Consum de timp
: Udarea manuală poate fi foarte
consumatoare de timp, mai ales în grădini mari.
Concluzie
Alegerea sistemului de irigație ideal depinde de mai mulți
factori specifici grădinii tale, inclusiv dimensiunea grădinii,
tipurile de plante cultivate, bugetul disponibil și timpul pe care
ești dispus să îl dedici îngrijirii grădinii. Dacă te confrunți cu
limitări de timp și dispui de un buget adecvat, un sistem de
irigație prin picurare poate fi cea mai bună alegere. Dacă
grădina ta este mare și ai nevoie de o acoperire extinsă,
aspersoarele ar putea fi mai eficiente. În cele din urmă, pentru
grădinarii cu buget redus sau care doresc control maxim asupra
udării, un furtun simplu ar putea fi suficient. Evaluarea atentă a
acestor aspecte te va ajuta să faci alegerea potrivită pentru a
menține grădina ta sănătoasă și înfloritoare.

==========

**BRIEF:** Rewrite the data from its first line through the line containing "aspersoarele ar putea", changing "Udarea manuală" to "Irigarea manuală" and keeping everything else the same. Return only those lines.

**TASK ANSWER:**
Consum de timp
: Irigarea manuală poate fi foarte
consumatoare de timp, mai ales în grădini mari.
Concluzie
Alegerea sistemului de irigație ideal depinde de mai mulți
factori specifici grădinii tale, inclusiv dimensiunea grădinii,
tipurile de plante cultivate, bugetul disponibil și timpul pe care
ești dispus să îl dedici îngrijirii grădinii. Dacă te confrunți cu
limitări de timp și dispui de un buget adecvat, un sistem de
irigație prin picurare poate fi cea mai bună alegere. Dacă
grădina ta este mare și ai nevoie de o acoperire extinsă,
aspersoarele ar putea fi mai eficiente. În cele din urmă, pentru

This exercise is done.